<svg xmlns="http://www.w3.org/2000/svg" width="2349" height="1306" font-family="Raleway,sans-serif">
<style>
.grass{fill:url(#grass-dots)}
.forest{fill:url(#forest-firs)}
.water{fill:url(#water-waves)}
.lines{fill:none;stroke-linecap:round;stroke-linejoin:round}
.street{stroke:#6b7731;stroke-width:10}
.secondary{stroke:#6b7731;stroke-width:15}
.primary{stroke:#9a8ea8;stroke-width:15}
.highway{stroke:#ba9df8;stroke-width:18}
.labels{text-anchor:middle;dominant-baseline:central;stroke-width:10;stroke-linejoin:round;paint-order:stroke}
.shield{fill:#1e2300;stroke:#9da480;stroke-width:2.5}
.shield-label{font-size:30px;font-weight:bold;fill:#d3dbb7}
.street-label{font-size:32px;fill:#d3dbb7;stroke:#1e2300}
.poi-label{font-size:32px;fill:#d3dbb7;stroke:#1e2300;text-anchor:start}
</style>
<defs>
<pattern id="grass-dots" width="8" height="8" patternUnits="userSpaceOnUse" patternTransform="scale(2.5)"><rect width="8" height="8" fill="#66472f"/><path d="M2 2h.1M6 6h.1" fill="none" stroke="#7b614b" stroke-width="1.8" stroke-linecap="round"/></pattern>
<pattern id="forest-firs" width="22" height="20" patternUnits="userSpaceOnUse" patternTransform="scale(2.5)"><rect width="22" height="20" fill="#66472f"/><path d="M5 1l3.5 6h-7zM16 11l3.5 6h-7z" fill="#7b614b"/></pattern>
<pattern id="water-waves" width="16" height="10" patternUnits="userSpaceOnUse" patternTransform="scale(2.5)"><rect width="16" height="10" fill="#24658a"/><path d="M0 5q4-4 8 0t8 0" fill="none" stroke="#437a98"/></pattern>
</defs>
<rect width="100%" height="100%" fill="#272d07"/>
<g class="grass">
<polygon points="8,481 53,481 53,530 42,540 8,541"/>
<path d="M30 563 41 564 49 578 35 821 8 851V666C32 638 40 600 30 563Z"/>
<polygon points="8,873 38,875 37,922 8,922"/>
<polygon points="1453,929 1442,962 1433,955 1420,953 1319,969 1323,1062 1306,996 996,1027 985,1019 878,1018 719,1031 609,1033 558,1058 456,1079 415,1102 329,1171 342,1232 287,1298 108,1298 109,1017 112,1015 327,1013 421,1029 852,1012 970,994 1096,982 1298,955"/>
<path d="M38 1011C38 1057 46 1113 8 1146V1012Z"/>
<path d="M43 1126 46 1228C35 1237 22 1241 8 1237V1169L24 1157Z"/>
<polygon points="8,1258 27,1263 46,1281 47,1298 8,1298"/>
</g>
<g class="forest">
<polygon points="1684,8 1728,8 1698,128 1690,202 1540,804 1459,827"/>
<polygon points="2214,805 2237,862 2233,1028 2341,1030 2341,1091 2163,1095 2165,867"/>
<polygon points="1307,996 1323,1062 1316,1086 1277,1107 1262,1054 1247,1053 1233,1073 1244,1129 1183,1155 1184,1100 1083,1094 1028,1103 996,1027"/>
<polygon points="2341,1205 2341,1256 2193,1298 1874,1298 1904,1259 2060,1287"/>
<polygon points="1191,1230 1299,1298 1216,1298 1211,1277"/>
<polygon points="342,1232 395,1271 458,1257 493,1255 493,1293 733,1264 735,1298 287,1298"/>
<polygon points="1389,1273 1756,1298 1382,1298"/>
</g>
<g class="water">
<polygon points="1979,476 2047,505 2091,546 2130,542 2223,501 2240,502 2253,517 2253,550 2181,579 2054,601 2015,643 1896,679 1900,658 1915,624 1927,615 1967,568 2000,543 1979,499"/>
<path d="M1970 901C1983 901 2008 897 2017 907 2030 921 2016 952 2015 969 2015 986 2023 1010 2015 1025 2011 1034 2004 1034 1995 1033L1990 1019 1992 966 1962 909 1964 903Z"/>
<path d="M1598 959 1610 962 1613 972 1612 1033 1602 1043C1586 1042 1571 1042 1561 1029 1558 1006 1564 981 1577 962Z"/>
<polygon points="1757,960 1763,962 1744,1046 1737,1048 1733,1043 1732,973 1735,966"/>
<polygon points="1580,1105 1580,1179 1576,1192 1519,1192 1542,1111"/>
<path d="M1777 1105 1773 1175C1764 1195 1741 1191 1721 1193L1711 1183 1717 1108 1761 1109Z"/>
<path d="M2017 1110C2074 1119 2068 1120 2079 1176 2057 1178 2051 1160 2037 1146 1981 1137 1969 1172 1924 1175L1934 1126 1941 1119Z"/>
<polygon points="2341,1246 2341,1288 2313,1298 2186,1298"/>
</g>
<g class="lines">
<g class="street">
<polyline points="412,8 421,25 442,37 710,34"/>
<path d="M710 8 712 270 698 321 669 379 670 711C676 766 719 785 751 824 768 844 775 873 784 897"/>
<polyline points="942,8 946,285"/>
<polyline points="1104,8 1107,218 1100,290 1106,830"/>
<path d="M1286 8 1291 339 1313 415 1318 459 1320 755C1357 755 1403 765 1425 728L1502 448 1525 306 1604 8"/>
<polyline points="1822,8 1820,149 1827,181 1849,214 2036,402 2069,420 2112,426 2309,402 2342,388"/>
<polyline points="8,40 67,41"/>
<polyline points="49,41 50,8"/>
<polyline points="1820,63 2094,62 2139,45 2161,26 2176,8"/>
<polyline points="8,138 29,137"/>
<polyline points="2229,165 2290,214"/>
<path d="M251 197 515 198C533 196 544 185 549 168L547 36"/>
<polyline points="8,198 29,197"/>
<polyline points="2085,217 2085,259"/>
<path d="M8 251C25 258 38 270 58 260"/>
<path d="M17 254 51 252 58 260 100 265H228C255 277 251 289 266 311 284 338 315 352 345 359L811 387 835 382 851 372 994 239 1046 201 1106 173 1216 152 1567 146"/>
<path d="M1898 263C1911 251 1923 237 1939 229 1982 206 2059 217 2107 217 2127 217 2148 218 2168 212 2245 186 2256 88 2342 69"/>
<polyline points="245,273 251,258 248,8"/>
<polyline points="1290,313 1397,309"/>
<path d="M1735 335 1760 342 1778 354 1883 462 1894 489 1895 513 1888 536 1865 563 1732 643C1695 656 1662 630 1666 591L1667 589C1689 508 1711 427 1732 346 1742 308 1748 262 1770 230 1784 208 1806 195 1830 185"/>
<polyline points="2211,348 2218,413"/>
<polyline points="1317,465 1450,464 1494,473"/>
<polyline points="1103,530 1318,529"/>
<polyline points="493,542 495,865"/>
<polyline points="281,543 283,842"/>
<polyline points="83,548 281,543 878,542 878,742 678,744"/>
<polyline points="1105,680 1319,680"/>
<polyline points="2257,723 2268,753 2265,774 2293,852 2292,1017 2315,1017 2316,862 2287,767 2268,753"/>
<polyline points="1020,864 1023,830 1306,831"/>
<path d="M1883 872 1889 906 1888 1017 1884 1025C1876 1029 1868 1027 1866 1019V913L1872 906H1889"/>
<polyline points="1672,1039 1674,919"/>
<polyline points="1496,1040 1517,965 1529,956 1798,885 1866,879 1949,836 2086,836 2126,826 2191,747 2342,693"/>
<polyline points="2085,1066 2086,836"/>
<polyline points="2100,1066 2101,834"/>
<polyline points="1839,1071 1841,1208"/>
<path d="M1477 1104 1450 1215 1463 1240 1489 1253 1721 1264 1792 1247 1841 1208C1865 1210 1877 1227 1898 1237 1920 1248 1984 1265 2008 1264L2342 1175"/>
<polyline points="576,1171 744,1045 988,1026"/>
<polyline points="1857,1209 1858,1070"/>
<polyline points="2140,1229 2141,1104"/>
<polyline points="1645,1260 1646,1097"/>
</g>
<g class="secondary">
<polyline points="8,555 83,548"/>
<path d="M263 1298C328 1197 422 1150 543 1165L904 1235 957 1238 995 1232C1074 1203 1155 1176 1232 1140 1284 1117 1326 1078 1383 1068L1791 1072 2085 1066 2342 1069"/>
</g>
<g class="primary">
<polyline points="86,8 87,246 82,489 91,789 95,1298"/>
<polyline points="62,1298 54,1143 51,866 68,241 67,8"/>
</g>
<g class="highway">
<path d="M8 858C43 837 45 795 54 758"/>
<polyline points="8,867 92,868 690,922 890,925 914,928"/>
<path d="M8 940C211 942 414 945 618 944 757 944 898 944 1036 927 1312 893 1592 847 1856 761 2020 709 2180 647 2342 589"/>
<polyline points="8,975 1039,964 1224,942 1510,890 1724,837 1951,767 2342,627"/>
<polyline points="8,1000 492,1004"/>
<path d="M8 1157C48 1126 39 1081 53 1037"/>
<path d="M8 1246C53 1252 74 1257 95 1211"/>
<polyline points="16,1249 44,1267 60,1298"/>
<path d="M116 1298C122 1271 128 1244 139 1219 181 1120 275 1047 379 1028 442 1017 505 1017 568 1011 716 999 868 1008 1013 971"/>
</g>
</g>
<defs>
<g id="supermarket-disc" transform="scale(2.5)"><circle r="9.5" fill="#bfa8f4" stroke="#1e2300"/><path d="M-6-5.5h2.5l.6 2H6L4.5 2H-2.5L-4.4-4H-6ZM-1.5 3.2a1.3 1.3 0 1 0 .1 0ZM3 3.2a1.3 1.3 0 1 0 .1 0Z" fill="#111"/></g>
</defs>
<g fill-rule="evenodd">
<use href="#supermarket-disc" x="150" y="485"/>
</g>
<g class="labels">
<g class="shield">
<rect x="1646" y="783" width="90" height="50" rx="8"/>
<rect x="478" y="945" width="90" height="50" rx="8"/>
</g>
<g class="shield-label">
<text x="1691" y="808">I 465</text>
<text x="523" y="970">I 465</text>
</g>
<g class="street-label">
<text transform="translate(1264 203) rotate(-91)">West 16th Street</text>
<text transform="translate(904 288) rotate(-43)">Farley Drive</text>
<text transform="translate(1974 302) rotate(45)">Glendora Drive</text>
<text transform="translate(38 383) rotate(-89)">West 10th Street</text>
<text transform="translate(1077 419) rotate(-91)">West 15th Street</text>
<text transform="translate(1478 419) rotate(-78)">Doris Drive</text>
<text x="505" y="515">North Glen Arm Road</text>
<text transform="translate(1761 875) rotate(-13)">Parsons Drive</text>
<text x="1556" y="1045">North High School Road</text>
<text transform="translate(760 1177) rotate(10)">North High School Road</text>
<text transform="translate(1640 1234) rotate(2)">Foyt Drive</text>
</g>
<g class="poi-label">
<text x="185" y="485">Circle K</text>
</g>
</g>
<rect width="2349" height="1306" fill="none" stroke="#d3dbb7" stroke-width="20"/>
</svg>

════

What you are asked to do:
If a line of the entries above holds "patternTransform", count it, then report the total alone.

Solved problem:
3